Modern network elements have many software components – for instance to support user-programmability. Software systems in such contexts must address a fundamental concern, that of multiplexing (sharing) the network element amongst many users. Generally, this involves some form of sandboxing to allow code to be executed on behalf of untrusted users [1], [2]. Consequentially the multiplexing scheme must trade off between performance and security as well as other factors.

Sandboxing can be performed either at the language level (by using safe languages such as Java or ML), or at the machine level (by appropriate memory protection and CPU features). There has been much prior work on language-level sandboxing [3], [4], [5], and most current EEs (Execution Environments) rely on these techniques [6], [7]. However, language-level sandboxing lacks flexibility: invocations between components written in different languages must negotiate some common data marshalling format. Language-level sandboxing also reduces the utility of large bodies of pre-existing code by making it harder to re-use them.

Using hardware facilities to control access to memory and schedule the node’s resources is desirable because it allows any language to be used, permitting legacy code re-use. Marshalling can be efficient since native machine formats for data can be used. The main drawback of using hardware to protect the EEs is that communication between protection domains is expensive due to context switches and cache invalidations. Furthermore, these penalties are increasing: as CPU speeds rise, more and more of their performance comes from effective caching of memory contents, branch predictions, and speculative execution. Frequent switching makes these caches ineffective.

Overall, these costs dissuade application designers from placing their modules in separate protection domains, especially if there is a continual stream of data passing through the application.

Thompson wrote: “The UNIX kernel is an I/O multiplexer more than a complete operating system. This is as it should be.” [8]. This vision of a simple I/O multiplexer is one to which we find ourselves drawn once again, this time in the context of Active Network nodes. We introduce Expert, an OS designed specifically for network elements, filling this I/O multiplexer niche [9]. Sample applications include transcoders, protocol boosters [10], and user-supplied routing/forwarding protocols (e.g. multicast variants). In this paper, we describe how Expert’s memory protection architecture and its lightweight thread tunnelling directly support modular hardware-protected applications without suffering an undue performance penalty.

A good multiplexer will schedule the resource it manages. To this end, Expert uses the concept of a path (first introduced in the Scout OS [11]) to represent a flow of packets and their associated processing resources. The alternative of using multiple processes chained into a pipeline causes several problems: (1) extra context switching adds overhead; (2) as each process has its own scheduling parameters, it only takes one under-provisioned process to rate-limit the entire pipeline; (3) per-flow resource reclamation is complex, needing all processes to participate, and atomic revocation may be impossible; and (4) if multiple flows with different service characteristics are to be processed by the pipeline then each process must ensure it sub-schedules internally.

◇ ◇ ◇

REQUIRED ACTIONS –
(A) Decide whether each statement agrees with the excerpt, answering yes or no and quoting the deciding words. (i) Most current EEs rely on language-level sandboxing. (ii) Hardware-based protection restricts which programming languages can be used. (iii) The concept of a path originated with Expert.
(B) Answer each question from the excerpt.
(i) At which two levels can sandboxing be performed?
(ii) Which sample applications are listed for Expert?
(iii) What did Thompson call the UNIX kernel?
The data that follow are separate from the excerpt.

◇ ◇ ◇

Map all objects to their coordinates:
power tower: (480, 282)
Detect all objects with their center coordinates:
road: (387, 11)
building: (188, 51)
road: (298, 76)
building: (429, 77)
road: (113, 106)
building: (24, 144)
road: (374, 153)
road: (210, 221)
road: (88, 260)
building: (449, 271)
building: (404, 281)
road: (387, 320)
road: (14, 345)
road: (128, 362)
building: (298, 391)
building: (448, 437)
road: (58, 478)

◇ ◇ ◇

SOLUTIONS BELOW –
(A)
(i) Yes: "most current EEs (Execution Environments) rely on these techniques"
(ii) No: "it allows any language to be used"
(iii) No: "first introduced in the Scout OS"

(B)
(i) At the language level and at the machine level.
(ii) Transcoders, protocol boosters, and user-supplied routing/forwarding protocols.
(iii) An I/O multiplexer more than a complete operating system.